Had to include this. It cracks me up to no end.
Apparently the Biebs & One Direction stole
their 'dos from Hem's back-to-front combover.
So, with all that, I'm locking myself in my "tower" room, a pot of tea and my happy lucky little cup (it helps keep my good fortune up) beside me, my good luck purple candle burning, and usually a dog buried in my lap on whose back I have to balance my laptop.

But for your patience, I will share with you the first couple of paragraphs of my novel in progress here. (No, I don't have a title yet. I suck at titles.)

He had been asleep for barely an hour when the ambulance woke him. Well, not so much the ambulance but the abrupt stop of the squealing siren right outside his window. Owen opened his eyes to find the ceiling of his room awash in flashing red and white lights like an angry disco. The room was the same one he’d had as a kid, even though his parents had long since left for Florida and he could’ve taken their bigger bedroom with the better view. He had a nostalgic fondness for this room that was better described as a desperate clinging to the past.
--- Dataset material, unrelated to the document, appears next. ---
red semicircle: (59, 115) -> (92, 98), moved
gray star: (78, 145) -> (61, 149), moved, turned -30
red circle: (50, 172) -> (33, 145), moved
It had sheltered him through a bewildered childhood, a painfully awkward adolescence, college years that alternated between exhilaration and devastation, and now this most recent chapter of his life: a sort of numbed holding pattern. 

The décor of the room hadn’t changed much in thirty-five years: a narrow twin bed with a headboard scarred with stickers and decals, a simple straight-backed chair and desk whose top was tattooed with three decades of carvings and inkings, a matching dresser and nightstand, equally abused. The wall hangings hadn’t changed much either. The avocado green walls still held the pair of black and white photographs of Frank Lloyd Wright buildings his mother had installed back when the room held a crib in the hopes that he would be inspired to become an architect. The prints had been joined over the years by thumb-tacked pages from Mad and Rolling Stone, movie posters, beer ads featuring generically-attractive girls, a few random postcards sent by traveling friends. All faded. All dusty. 

Owen rubbed his eyes and sat up in his small, lumpy bed. I really ought to redecorate in here, he thought for easily the millionth time. At least get some new furniture. He stiffly rolled out of bed, one hand supporting his lower back, an old man’s gesture that seemed incongruous to his age, and crossed the room to the window. The ambulance and a sheriff’s car were parked on the lawn of the house next door. 

“Jesus, Edith’s gonna have a heart attack when she sees those tire tracks on her grass,” he muttered, then his tired blue eyes flew open wide. Just then, a pair of EMTs came down the front porch steps with a stretcher bearing a body zipped into a bag. “Shit.” He repeated the word as he stumbled down the stairs and outside.